Work to complete. Quote the rows below without alteration, from the first line up to and including the line that contains "espero ou skipo".

Stored dataset items:
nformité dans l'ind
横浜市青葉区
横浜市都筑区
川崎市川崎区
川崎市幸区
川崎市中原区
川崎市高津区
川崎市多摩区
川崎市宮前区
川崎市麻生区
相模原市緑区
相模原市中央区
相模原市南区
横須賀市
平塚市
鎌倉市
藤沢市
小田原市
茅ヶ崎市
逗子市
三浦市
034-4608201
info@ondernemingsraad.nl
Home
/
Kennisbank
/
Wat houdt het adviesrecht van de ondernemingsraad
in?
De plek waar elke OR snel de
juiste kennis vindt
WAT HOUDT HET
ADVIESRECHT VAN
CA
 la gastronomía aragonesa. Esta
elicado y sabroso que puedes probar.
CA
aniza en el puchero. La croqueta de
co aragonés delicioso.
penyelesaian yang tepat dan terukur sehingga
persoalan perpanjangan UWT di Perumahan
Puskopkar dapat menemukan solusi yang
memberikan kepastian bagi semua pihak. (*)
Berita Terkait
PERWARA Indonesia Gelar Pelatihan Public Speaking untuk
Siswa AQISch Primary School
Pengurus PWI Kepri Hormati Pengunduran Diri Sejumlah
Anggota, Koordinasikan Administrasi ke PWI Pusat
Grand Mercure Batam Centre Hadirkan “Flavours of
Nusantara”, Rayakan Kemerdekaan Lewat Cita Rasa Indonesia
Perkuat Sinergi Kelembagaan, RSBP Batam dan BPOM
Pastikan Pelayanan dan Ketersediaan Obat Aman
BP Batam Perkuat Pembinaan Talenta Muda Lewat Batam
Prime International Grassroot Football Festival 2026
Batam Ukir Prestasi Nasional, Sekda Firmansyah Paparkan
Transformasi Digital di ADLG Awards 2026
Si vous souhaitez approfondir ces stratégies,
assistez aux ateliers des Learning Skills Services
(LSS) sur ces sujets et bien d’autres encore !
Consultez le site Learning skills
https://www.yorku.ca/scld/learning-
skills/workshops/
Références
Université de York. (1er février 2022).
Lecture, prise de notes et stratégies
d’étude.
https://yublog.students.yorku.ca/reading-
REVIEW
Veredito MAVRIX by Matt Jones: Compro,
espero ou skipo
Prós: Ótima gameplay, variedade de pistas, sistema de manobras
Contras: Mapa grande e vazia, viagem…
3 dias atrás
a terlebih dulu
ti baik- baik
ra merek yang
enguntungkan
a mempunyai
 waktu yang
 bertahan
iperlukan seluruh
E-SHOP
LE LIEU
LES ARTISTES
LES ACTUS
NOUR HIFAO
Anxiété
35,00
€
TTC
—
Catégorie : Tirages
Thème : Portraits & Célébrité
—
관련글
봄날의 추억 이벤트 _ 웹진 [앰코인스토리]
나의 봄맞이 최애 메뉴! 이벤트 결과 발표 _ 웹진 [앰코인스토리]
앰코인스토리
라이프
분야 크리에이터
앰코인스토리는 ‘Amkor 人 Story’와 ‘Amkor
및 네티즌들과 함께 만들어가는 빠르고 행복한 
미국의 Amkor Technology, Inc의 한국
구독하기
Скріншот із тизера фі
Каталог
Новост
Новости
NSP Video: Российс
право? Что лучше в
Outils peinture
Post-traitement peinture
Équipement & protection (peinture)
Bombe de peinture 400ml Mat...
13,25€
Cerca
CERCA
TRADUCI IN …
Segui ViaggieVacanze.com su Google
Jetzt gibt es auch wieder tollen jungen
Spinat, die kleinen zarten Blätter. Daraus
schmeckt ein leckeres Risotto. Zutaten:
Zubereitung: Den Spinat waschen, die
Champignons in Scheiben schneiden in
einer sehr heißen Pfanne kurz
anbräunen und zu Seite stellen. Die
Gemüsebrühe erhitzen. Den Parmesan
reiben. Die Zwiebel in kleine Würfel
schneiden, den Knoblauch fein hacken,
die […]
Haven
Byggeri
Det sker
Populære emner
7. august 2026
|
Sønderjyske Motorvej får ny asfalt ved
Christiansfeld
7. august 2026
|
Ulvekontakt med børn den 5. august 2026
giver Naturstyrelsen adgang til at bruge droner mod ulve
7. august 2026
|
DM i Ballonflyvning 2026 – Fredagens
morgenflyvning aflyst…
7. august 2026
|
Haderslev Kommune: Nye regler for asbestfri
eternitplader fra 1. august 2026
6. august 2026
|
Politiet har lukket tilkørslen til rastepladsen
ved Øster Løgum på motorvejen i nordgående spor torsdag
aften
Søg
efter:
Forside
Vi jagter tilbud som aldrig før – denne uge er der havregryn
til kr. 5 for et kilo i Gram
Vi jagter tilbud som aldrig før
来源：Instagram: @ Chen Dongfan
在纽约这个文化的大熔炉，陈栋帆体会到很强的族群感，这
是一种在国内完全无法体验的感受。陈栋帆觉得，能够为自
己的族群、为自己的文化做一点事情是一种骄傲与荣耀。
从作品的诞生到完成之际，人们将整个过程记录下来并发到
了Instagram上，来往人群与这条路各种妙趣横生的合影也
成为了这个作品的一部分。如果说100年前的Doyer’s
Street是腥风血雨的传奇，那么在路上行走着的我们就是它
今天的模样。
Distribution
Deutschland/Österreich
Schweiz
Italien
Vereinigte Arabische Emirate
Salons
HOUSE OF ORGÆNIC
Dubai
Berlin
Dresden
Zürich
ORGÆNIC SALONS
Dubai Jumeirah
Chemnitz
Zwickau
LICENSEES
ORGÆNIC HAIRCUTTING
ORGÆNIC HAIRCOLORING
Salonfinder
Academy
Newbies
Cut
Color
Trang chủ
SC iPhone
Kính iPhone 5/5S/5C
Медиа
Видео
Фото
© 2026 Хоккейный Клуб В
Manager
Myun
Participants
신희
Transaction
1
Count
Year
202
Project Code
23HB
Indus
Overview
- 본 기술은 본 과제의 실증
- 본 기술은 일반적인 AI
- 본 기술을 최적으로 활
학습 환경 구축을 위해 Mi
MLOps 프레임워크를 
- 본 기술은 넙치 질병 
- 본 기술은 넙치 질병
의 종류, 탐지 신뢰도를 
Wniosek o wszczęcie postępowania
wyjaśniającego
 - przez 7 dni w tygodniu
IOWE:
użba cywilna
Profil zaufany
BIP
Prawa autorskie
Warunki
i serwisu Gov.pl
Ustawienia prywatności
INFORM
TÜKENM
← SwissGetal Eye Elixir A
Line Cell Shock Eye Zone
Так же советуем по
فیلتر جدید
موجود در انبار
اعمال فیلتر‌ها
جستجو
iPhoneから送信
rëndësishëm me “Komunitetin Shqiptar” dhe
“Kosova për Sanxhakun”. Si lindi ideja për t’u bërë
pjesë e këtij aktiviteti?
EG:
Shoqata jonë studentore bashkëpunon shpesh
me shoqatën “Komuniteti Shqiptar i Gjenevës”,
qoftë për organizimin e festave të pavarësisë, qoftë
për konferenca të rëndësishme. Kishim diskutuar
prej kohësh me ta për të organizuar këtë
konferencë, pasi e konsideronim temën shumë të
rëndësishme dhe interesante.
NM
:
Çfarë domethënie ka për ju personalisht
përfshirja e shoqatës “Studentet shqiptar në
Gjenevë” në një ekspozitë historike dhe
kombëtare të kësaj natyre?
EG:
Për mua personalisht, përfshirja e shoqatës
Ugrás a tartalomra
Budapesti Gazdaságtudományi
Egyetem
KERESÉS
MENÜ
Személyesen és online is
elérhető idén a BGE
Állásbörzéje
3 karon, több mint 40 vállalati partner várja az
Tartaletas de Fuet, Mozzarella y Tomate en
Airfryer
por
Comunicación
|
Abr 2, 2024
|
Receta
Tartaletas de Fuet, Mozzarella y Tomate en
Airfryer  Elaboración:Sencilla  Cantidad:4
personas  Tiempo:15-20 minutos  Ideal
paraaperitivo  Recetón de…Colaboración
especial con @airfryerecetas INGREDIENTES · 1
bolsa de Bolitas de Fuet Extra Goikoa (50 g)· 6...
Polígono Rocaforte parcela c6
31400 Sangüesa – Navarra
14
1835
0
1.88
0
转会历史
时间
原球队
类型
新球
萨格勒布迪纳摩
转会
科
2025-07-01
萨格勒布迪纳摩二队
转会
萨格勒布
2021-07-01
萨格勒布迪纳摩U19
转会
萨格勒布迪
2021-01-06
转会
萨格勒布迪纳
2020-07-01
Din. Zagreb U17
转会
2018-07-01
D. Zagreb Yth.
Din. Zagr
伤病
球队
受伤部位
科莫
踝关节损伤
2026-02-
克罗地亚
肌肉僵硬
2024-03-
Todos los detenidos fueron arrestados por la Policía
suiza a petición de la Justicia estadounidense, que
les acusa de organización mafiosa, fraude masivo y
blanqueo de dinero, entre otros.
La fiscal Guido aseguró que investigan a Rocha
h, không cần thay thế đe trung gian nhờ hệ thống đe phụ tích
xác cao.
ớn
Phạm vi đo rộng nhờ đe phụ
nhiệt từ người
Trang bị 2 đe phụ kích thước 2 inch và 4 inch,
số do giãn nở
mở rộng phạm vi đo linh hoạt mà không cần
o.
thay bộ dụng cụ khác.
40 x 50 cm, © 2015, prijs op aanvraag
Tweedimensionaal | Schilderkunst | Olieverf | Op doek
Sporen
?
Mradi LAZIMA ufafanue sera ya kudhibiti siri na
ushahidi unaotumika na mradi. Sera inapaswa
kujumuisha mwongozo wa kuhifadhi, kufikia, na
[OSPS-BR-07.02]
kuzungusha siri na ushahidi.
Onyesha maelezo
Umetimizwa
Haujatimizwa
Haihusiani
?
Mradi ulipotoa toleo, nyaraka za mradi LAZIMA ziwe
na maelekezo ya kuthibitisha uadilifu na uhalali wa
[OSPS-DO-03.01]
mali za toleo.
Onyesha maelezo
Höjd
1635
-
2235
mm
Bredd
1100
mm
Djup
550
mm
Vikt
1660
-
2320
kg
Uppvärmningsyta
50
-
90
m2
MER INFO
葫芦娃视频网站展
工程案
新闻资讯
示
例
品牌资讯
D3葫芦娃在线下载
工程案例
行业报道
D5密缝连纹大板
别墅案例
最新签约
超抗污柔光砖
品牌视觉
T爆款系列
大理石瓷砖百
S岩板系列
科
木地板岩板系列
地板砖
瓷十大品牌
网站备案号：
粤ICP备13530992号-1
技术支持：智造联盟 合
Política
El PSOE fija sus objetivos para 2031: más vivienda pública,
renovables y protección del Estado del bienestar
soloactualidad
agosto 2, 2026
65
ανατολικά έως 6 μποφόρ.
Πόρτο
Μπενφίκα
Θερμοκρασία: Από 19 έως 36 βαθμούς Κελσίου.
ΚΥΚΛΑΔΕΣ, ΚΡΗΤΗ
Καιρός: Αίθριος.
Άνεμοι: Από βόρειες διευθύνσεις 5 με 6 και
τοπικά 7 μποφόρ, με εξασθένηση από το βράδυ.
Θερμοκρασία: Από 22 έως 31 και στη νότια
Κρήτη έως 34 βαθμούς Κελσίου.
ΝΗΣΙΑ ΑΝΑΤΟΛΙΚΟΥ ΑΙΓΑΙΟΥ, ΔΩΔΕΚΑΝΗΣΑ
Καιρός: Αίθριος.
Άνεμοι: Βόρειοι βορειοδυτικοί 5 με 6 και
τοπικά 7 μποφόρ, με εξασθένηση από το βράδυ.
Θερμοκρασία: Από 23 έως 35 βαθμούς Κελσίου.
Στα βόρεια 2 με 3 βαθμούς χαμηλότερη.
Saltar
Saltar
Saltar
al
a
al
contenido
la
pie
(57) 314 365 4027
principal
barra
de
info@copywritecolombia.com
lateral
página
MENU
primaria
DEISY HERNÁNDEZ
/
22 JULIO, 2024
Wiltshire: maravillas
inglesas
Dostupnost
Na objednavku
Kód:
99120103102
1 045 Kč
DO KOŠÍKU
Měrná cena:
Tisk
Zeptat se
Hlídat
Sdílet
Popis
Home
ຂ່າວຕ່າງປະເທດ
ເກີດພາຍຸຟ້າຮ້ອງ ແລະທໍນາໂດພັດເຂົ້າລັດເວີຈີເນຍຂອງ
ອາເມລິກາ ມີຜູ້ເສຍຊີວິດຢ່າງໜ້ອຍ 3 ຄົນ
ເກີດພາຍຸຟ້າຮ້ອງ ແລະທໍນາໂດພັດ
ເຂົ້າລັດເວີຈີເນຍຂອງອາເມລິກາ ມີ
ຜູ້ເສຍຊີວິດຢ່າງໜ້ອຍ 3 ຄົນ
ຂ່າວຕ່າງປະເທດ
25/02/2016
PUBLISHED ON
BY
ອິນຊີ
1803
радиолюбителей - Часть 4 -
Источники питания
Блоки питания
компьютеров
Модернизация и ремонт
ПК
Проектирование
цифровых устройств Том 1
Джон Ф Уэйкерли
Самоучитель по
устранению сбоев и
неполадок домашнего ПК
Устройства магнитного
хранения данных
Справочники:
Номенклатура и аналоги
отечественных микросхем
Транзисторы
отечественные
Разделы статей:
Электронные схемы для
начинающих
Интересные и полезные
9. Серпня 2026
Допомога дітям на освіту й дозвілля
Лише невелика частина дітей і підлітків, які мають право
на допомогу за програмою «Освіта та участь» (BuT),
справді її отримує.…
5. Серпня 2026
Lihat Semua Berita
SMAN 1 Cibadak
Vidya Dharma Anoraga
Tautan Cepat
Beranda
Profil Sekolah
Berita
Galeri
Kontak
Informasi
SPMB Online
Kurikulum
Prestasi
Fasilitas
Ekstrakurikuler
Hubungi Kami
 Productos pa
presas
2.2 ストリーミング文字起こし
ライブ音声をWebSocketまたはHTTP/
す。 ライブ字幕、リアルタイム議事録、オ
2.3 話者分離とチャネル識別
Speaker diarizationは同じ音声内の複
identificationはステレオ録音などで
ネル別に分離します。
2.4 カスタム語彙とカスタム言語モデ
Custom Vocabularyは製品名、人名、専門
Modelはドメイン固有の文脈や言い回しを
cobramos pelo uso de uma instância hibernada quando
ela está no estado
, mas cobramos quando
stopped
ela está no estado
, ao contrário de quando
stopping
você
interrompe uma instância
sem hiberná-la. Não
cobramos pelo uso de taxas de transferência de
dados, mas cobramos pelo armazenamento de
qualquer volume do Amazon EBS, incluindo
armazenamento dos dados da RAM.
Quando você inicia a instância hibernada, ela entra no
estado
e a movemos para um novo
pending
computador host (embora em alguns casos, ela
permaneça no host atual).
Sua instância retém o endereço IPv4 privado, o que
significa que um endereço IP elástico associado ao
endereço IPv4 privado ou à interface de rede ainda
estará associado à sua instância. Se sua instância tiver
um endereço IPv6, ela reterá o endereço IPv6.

Response.
nformité dans l'ind
横浜市青葉区
横浜市都筑区
川崎市川崎区
川崎市幸区
川崎市中原区
川崎市高津区
川崎市多摩区
川崎市宮前区
川崎市麻生区
相模原市緑区
相模原市中央区
相模原市南区
横須賀市
平塚市
鎌倉市
藤沢市
小田原市
茅ヶ崎市
逗子市
三浦市
034-4608201
info@ondernemingsraad.nl
Home
/
Kennisbank
/
Wat houdt het adviesrecht van de ondernemingsraad
in?
De plek waar elke OR snel de
juiste kennis vindt
WAT HOUDT HET
ADVIESRECHT VAN
CA
 la gastronomía aragonesa. Esta
elicado y sabroso que puedes probar.
CA
aniza en el puchero. La croqueta de
co aragonés delicioso.
penyelesaian yang tepat dan terukur sehingga
persoalan perpanjangan UWT di Perumahan
Puskopkar dapat menemukan solusi yang
memberikan kepastian bagi semua pihak. (*)
Berita Terkait
PERWARA Indonesia Gelar Pelatihan Public Speaking untuk
Siswa AQISch Primary School
Pengurus PWI Kepri Hormati Pengunduran Diri Sejumlah
Anggota, Koordinasikan Administrasi ke PWI Pusat
Grand Mercure Batam Centre Hadirkan “Flavours of
Nusantara”, Rayakan Kemerdekaan Lewat Cita Rasa Indonesia
Perkuat Sinergi Kelembagaan, RSBP Batam dan BPOM
Pastikan Pelayanan dan Ketersediaan Obat Aman
BP Batam Perkuat Pembinaan Talenta Muda Lewat Batam
Prime International Grassroot Football Festival 2026
Batam Ukir Prestasi Nasional, Sekda Firmansyah Paparkan
Transformasi Digital di ADLG Awards 2026
Si vous souhaitez approfondir ces stratégies,
assistez aux ateliers des Learning Skills Services
(LSS) sur ces sujets et bien d’autres encore !
Consultez le site Learning skills
https://www.yorku.ca/scld/learning-
skills/workshops/
Références
Université de York. (1er février 2022).
Lecture, prise de notes et stratégies
d’étude.
https://yublog.students.yorku.ca/reading-
REVIEW
Veredito MAVRIX by Matt Jones: Compro,
espero ou skipo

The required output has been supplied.